The significant computation in global environmental analysis is “context-oriented semantic computing” to interpret the meanings of natural phenomena occurring in the nature. Our semantic computing method realizes the semantic interpretation of natural phenomena and analyzes the changes of various environmental situations. It is important to realize global environmental computing methodology for analyzing difference and diversity of nature and livings in a context dependent way with a large amount of information resources in global environments. Semantic computations contribute to make “appropriate and urgent solutions” to the changes of environmental situations.
It is also significant to memorize those situations and compute environment changes in various aspects and contexts, in order to discover what are happening in the nature of our planet. We have various (almost infinite) aspects and contexts in environmental changes, and it is essential to realize a new analyzer for computing the meanings of those situations and making solutions for discovering actual aspects and contexts.
We propose a new method for semantic computing in our Multi-dimensional World map. We utilize a multi-dimensional computing model, the Mathematical Model of Meaning (MMM) [1–3], and a multi-dimensional space with an adaptive axis adjustment mechanism. In semantic computing for environmental changes in multi-aspects and contexts, we present important functional pillars for analyzing natural environment situations. We also present a method to analyze and visualize the highlighted pillars using our Multi-dimensional World Map (5-Dimensional World Map) System.
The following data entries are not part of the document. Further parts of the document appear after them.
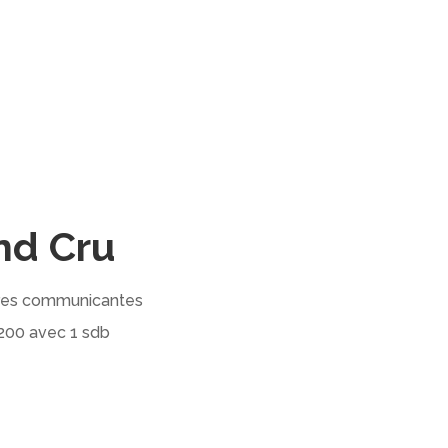
nd Cru
mbres communicantes
×200 avec 1 sdb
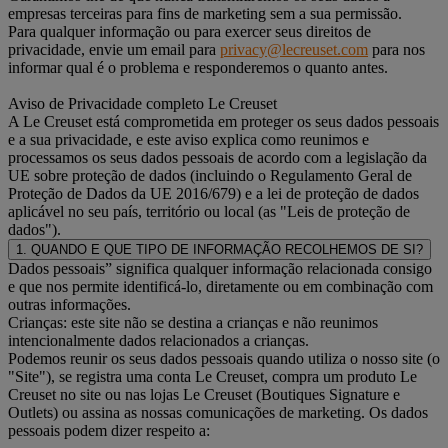
empresas terceiras para fins de marketing sem a sua permissão.
Para qualquer informação ou para exercer seus direitos de
privacidade, envie um email para
privacy@lecreuset.com
para nos
informar qual é o problema e responderemos o quanto antes.
Aviso de Privacidade completo Le Creuset
A Le Creuset está comprometida em proteger os seus dados pessoais
e a sua privacidade, e este aviso explica como reunimos e
processamos os seus dados pessoais de acordo com a legislação da
UE sobre proteção de dados (incluindo o Regulamento Geral de
Proteção de Dados da UE 2016/679) e a lei de proteção de dados
aplicável no seu país, território ou local (as "Leis de proteção de
dados").
1. QUANDO E QUE TIPO DE INFORMAÇÃO RECOLHEMOS DE SI?
Dados pessoais” significa qualquer informação relacionada consigo
e que nos permite identificá-lo, diretamente ou em combinação com
outras informações.
Crianças: este site não se destina a crianças e não reunimos
intencionalmente dados relacionados a crianças.
Podemos reunir os seus dados pessoais quando utiliza o nosso site (o
"Site"), se registra uma conta Le Creuset, compra um produto Le
Creuset no site ou nas lojas Le Creuset (Boutiques Signature e
Outlets) ou assina as nossas comunicações de marketing. Os dados
pessoais podem dizer respeito a:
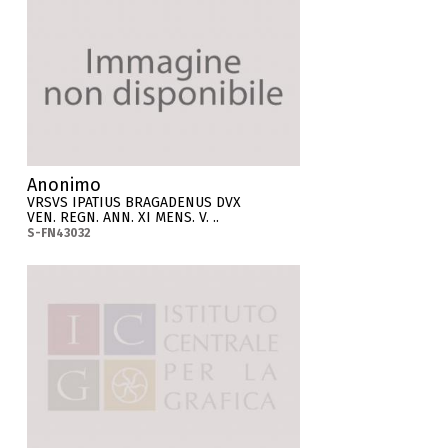
Anonimo
VRSVS IPATIUS BRAGADENUS DVX
VEN. REGN. ANN. XI MENS. V. ..
S-FN43032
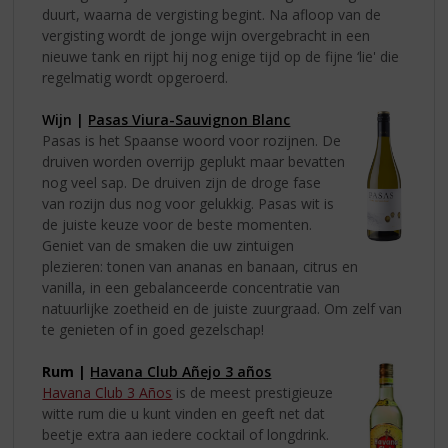
duurt, waarna de vergisting begint. Na afloop van de
vergisting wordt de jonge wijn overgebracht in een
nieuwe tank en rijpt hij nog enige tijd op de fijne ‘lie' die
regelmatig wordt opgeroerd.
Wijn |
Pasas Viura-Sauvignon Blanc
Pasas is het Spaanse woord voor rozijnen. De
druiven worden overrijp geplukt maar bevatten
nog veel sap. De druiven zijn de droge fase
van rozijn dus nog voor gelukkig. Pasas wit is
de juiste keuze voor de beste momenten.
Geniet van de smaken die uw zintuigen
plezieren: tonen van ananas en banaan, citrus en
vanilla, in een gebalanceerde concentratie van
natuurlijke zoetheid en de juiste zuurgraad. Om zelf van
te genieten of in goed gezelschap!
Rum |
Havana Club Añejo 3 años
Havana Club 3 Años
is de meest prestigieuze
witte rum die u kunt vinden en geeft net dat
beetje extra aan iedere cocktail of longdrink.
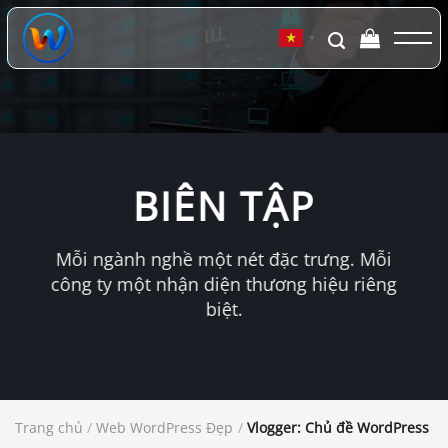
Chuyển
đến
▼
nội
dung
BIÊN TẬP
Mỗi ngành nghề một nét đặc trưng. Mỗi
công ty một nhận diện thương hiệu riêng
biệt.
Trang chủ
/
Web WordPress Đẹp
/
Vlogger: Chủ đề WordPress V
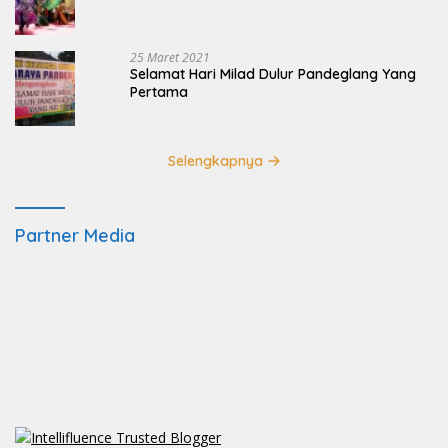
25 Maret 2021
Selamat Hari Milad Dulur Pandeglang Yang
Pertama
Selengkapnya
Partner Media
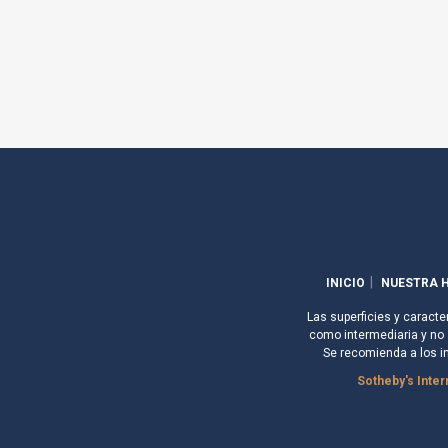
INICIO
NUESTRA H
Las superficies y caracte
como intermediaria y no s
Se recomienda a los i
Sotheby's Inter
We introduce the concept of “SPA (Sensing, Processing and Analytical Actuation Functions)” for realizing a global environmental system, to apply it to Multi-dimensional World Map System. This concept is essential to design environmental systems with Physical-Cyber integration to detect environmental phenomena in a physical-space (real space), map them to cyber-space to make analytical and semantic computing, and actuate the analytically computed results to the real space with visualization for expressing environmental phenomena, causalities and influences. This system currently realizes the integration and semantic-analysis for KEIO-MDBL-UN-ESCAP Joint system for global ocean-water analysis with image databases. We have implemented an actual space integration system for accessing environmental information resources and image analysis.